The disclosure will fuel critics’ suspicions that Blair decided to rule out a public inquiry into the bombings last week because it could expose intelligence failings at the highest level.
The document, marked Top Secret and signed off by the heads of MI5, MI6 and GCHQ, the government eavesdropping centre, was based partly on the interrogation of Khalid Sheikh Mohammed, Al-Qaeda’s then operations chief.
It stated: “The UK and its interests remain high in Al-Qaeda’s priorities . . . Plans have been considered to attack Heathrow, the London Underground and other targets.”
Ministers and senior security officials have insisted that there was no warning of an imminent attack ahead of the July 7 bombings, in which 56 people died.
While technically true, the leaked document dated April, 2003, will be seized on by critics to show that ministers failed to disclose that they knew Al-Qaeda was targeting the Tube.
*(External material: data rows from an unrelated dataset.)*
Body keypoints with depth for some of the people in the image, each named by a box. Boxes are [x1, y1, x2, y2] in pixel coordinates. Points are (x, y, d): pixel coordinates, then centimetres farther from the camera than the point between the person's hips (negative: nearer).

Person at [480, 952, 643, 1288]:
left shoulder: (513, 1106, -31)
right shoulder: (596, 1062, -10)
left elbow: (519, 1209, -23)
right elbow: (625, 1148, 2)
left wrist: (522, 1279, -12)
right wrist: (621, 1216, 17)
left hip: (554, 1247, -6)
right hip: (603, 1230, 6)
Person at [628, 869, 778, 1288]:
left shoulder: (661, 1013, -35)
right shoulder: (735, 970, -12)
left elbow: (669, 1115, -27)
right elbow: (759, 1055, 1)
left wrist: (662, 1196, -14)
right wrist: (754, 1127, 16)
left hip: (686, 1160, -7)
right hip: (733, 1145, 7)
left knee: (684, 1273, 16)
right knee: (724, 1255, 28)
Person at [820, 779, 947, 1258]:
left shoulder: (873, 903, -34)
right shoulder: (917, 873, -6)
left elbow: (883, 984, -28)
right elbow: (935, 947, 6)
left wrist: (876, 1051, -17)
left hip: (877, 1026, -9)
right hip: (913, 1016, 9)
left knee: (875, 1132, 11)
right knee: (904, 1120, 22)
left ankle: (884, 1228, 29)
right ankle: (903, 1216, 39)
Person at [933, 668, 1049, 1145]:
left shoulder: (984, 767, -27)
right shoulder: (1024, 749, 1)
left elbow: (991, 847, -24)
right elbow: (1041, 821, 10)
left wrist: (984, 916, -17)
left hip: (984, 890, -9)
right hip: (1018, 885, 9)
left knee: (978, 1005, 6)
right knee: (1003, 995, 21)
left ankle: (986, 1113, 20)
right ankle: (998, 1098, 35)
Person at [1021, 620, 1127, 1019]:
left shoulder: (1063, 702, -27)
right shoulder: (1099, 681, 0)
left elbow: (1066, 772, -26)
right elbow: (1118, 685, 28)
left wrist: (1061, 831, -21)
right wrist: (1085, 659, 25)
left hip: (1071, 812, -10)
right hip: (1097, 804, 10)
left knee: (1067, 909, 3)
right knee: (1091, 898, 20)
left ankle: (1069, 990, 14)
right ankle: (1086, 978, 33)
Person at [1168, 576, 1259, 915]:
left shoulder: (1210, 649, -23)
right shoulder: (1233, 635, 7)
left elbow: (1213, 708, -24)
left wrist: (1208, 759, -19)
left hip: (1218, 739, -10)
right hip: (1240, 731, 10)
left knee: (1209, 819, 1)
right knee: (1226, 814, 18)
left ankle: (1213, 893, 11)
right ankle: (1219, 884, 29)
A statement in September 2003 by the prime minister and Sir John Stevens, the then Metropolitan police commissioner, that a suicide attack was “inevitable”, did not name the Tube as a specific target.
The performance of MI5 has already been criticised because it lost track of Mohammad Sidique Khan, leader of the suicide gang, whom it placed under temporary surveillance 18 months before the bombings.
Officers judged that Khan was not an immediate threat to national security and decided to stop monitoring him.
Blair ruled out a public inquiry on the grounds that it would detract from the investigation into the July 7 bombs and the failed July 21 attacks.
The report dated April 2, 2003 is
entitled International Terrorism: The
Current Threat from Islamic Extremists.
Mohammed, who organised the 9/11 attacks,
had been arrested in Pakistan the previous
month.
In a key passage it states: “The UK and its
interests remain high in Al-Qaeda’s
priorities. Interrogation of Khalid Sheikh
Mohammed and other detainees confirms this.
“It shows that plans have been considered to attack Heathrow, the London Underground and other targets.”
The report adds that terrorist suspects with links to east Africa are under surveillance.
“We do not yet know the full nature of their activity, but they do not appear to be planning attacks here (some were questioned by the police).”
Five men have been charged over the July 21 attacks. Four of them came from either Ethiopia, Eritrea or Somalia.
JIC documents are circulated to a small group of senior ministers. These include the home secretary, the foreign secretary and defence secretary as well as top civil servants in Whitehall.
The Tories demanded the government publish the whole JIC document and disclose what other intelligence there had been about threats to the Tube. Patrick Mercer, the party’s homeland security spokesman, said: “This leak underlines our demand for an independent inquiry.”